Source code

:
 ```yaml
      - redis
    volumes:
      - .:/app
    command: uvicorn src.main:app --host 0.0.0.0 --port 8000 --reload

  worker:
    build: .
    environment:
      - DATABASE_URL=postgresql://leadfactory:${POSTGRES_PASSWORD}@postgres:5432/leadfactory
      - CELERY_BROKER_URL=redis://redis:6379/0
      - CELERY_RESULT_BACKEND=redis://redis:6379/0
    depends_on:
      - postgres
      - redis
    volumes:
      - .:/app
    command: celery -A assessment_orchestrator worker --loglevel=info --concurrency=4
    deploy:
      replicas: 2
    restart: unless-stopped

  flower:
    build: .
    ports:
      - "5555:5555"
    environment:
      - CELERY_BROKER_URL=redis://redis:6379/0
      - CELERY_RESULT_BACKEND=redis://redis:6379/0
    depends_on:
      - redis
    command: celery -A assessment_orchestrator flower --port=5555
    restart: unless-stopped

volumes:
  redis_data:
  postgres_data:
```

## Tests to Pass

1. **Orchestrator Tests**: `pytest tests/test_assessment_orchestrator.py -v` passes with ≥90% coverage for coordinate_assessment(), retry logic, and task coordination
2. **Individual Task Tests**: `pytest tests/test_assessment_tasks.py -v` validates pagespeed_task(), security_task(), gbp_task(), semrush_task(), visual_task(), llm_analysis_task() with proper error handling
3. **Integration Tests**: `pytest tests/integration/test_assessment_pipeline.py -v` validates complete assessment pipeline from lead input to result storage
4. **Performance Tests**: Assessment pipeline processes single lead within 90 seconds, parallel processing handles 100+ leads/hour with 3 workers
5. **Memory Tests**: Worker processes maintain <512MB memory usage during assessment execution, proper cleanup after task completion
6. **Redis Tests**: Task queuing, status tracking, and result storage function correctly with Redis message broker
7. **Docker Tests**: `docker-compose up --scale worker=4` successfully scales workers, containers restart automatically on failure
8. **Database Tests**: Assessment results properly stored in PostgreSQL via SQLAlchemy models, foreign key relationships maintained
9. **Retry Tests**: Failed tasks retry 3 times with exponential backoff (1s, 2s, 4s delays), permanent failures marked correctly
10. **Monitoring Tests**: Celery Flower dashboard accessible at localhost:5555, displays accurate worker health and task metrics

- TRY IT
All of the material must be given again, exactly as it appears above.

- RESULT OF THE TASK
Source code

:
 ```yaml
      - redis
    volumes:
      - .:/app
    command: uvicorn src.main:app --host 0.0.0.0 --port 8000 --reload

  worker:
    build: .
    environment:
      - DATABASE_URL=postgresql://leadfactory:${POSTGRES_PASSWORD}@postgres:5432/leadfactory
      - CELERY_BROKER_URL=redis://redis:6379/0
      - CELERY_RESULT_BACKEND=redis://redis:6379/0
    depends_on:
      - postgres
      - redis
    volumes:
      - .:/app
    command: celery -A assessment_orchestrator worker --loglevel=info --concurrency=4
    deploy:
      replicas: 2
    restart: unless-stopped

  flower:
    build: .
    ports:
      - "5555:5555"
    environment:
      - CELERY_BROKER_URL=redis://redis:6379/0
      - CELERY_RESULT_BACKEND=redis://redis:6379/0
    depends_on:
      - redis
    command: celery -A assessment_orchestrator flower --port=5555
    restart: unless-stopped

volumes:
  redis_data:
  postgres_data:
```

## Tests to Pass

1. **Orchestrator Tests**: `pytest tests/test_assessment_orchestrator.py -v` passes with ≥90% coverage for coordinate_assessment(), retry logic, and task coordination
2. **Individual Task Tests**: `pytest tests/test_assessment_tasks.py -v` validates pagespeed_task(), security_task(), gbp_task(), semrush_task(), visual_task(), llm_analysis_task() with proper error handling
3. **Integration Tests**: `pytest tests/integration/test_assessment_pipeline.py -v` validates complete assessment pipeline from lead input to result storage
4. **Performance Tests**: Assessment pipeline processes single lead within 90 seconds, parallel processing handles 100+ leads/hour with 3 workers
5. **Memory Tests**: Worker processes maintain <512MB memory usage during assessment execution, proper cleanup after task completion
6. **Redis Tests**: Task queuing, status tracking, and result storage function correctly with Redis message broker
7. **Docker Tests**: `docker-compose up --scale worker=4` successfully scales workers, containers restart automatically on failure
8. **Database Tests**: Assessment results properly stored in PostgreSQL via SQLAlchemy models, foreign key relationships maintained
9. **Retry Tests**: Failed tasks retry 3 times with exponential backoff (1s, 2s, 4s delays), permanent failures marked correctly
10. **Monitoring Tests**: Celery Flower dashboard accessible at localhost:5555, displays accurate worker health and task metrics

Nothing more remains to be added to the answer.